* TO DO:
a) List every tennis player named in the 1999 French Open women's singles text below.
b) According to the 1999 French Open women's singles text below, whom did Steffi Graf defeat in the semifinals?

* PASSAGE:
━━━━━━━━

Final
- Champion: Steffi Graf
- Runner-up: Martina Hingis
- Score: 4–6, 7–5, 6–2

Details
- Draw: 128
- Seeds: 16

Events
| Singles | men | women |  | boys | girls |
| Doubles | men | women | mixed | boys | girls |
| WC Singles | men | women | quad |
| WC Doubles | men | women | quad |
| Legends | −45 | 45+ | women |
| French Open |

= 1999 French Open – Women's singles =

Steffi Graf defeated Martina Hingis in the final, 4–6, 7–5, 6–2 to win the women's singles tennis title at the 1999 French Open. It was her sixth French Open singles title and Open Era record-extending 22nd and last major singles title, also equaling Chris Evert's record of nine French Open final appearances. Graf became the first player in the Open Era to defeat the top-three ranked players at the same major: downing world No. 2 Lindsay Davenport in the quarterfinals, No. 3 Monica Seles in the semifinals and No. 1 Hingis in the final. Hingis was attempting to complete the career Grand Slam in singles.

━━━━━━━━

* DATA EXCERPTS:
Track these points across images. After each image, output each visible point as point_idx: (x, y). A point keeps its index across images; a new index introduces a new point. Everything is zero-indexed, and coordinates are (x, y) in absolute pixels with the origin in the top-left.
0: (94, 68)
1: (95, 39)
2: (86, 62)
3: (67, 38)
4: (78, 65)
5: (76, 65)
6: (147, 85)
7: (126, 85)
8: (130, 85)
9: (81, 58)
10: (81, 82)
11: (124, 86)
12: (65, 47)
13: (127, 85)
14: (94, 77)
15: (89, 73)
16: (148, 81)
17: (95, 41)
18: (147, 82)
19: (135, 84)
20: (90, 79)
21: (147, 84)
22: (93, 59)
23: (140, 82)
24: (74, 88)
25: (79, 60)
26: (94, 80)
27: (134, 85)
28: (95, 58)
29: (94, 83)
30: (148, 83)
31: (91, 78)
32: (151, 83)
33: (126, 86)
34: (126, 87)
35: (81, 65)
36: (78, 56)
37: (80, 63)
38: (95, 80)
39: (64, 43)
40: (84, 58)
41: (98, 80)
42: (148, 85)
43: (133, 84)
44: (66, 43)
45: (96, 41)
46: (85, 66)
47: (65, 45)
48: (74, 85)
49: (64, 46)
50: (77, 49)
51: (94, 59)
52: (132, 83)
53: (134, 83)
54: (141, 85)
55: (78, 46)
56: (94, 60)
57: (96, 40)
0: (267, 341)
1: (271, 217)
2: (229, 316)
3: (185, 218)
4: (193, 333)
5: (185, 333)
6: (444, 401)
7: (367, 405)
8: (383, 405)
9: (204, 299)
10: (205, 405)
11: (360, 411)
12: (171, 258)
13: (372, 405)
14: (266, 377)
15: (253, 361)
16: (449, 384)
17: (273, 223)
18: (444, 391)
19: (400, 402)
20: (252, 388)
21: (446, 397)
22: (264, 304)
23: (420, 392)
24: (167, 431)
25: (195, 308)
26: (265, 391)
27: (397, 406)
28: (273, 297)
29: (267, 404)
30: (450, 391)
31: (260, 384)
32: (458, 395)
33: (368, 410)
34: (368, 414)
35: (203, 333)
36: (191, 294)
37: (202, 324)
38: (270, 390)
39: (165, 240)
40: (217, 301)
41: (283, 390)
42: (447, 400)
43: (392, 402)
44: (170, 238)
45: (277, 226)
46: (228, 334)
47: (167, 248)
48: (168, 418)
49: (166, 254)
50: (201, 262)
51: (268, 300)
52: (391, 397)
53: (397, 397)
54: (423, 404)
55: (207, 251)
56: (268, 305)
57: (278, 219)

━━━━━━━━

* SOLUTIONS TO THE TASKS:
a) Steffi Graf, Martina Hingis, Chris Evert, Lindsay Davenport, Monica Seles

b) Monica Seles, ranked world No. 3.